Lecturer: Stefan Grosskinsky (Mathematics and Complexity)

Module Aims:
This is one of 4 core modules for the new MSc in Mathematics of Systems. The main aims are to provide a broad background in theory and applications of complex networks and random processes, and related practical and computational skills to use these techniques in applied mathematical research and modelling.
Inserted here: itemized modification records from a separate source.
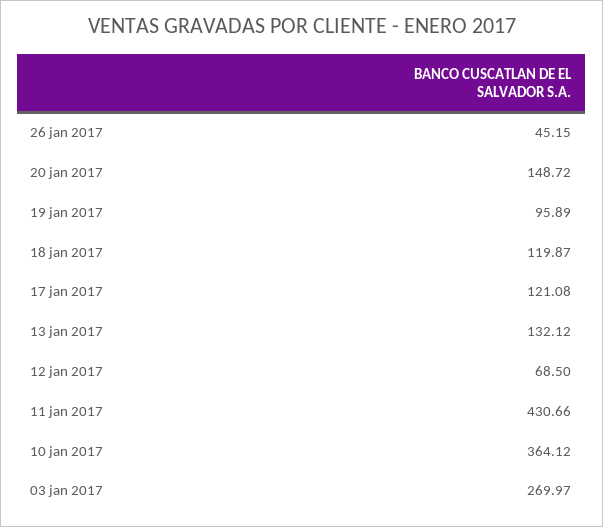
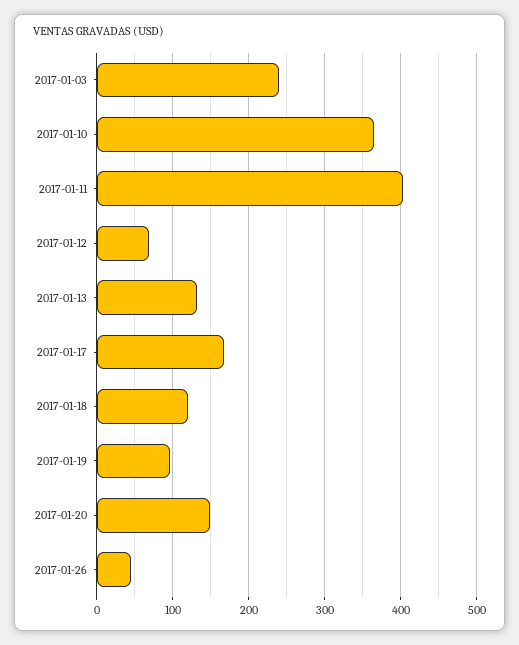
  {
    "26 jan 2017": 45.15,
    "20 jan 2017": 148.72,
    "19 jan 2017": 95.89,
    "18 jan 2017": 119.87,
-   "17 jan 2017": 121.08,
+   "17 jan 2017": 170,
    "13 jan 2017": 132.12,
    "12 jan 2017": 68.5,
-   "11 jan 2017": 430.66,
+   "11 jan 2017": 400,
    "10 jan 2017": 364.12,
-   "03 jan 2017": 269.97
+   "03 jan 2017": 240
  }

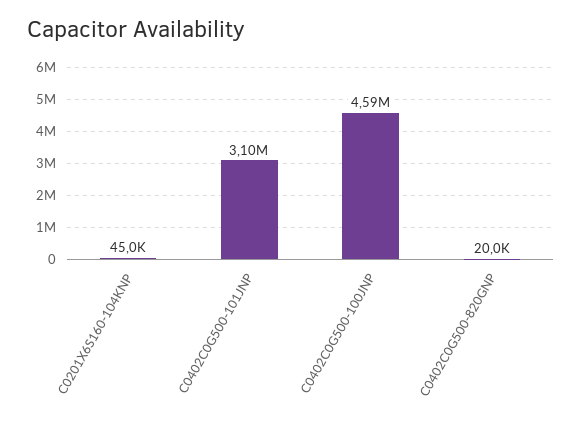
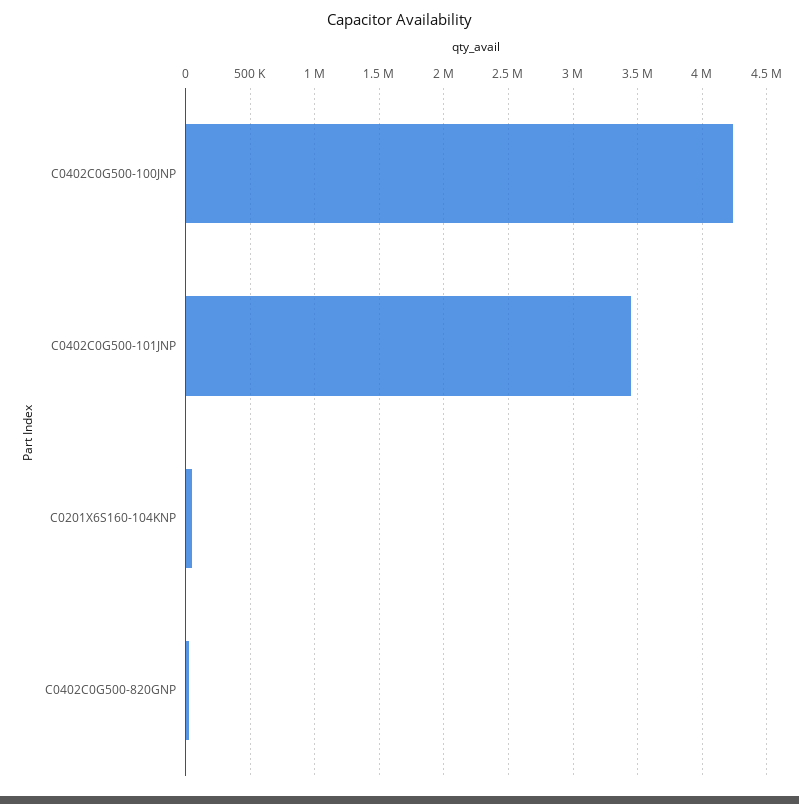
  {
    "C0201X6S160-104KNP": 45000,
-   "C0402C0G500-101JNP": 3100000,
+   "C0402C0G500-101JNP": 3450000,
-   "C0402C0G500-100JNP": 4590000,
+   "C0402C0G500-100JNP": 4250000,
    "C0402C0G500-820GNP": 20000
  }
Students will become familiar with basic network theoretic definitions, commonly used network statistics, probabilistic foundations of random processes, some commonly studied Markov processes/chains, and the links between these topics through random graph theory.

Link to Module Resources

Syllabus:
1. Introduction to Probability
2. Discrete-time Markov chains
3. Continuous-time Markov chains
4. Stochastic models of interacting processes (including population dynamics, epidemics)
5. Introduction to entropy maximization and phase transitions
6. Basic network definitions and statistics
7. The Erdos-Renyi random graph and connection to percolation
8. Heterogeneous network models
9. Bipartite and maximum-entropy network models
10. Random processes on networks

Illustrative Bibliography:
Networks: An Introduction, MEJ Newman, OUP 2010.
Probability and Random Processes (3rd ed.), G Grimmett and D Stirzakek, OUP 2001.
Random Graph Dynamics, R Durrett, CUP 2007.
Probability on Graphs, G. Grimmett, CUP 2010.

Teaching: (see main calendar for timetable)
per week: 2 x 2 hours of lectures, 2 x 2 hours of classwork
duration: 5 weeks

Assessment: (for deadlines see Module Resources page)
Written homework assignments (50%), Class test and oral examination (50%)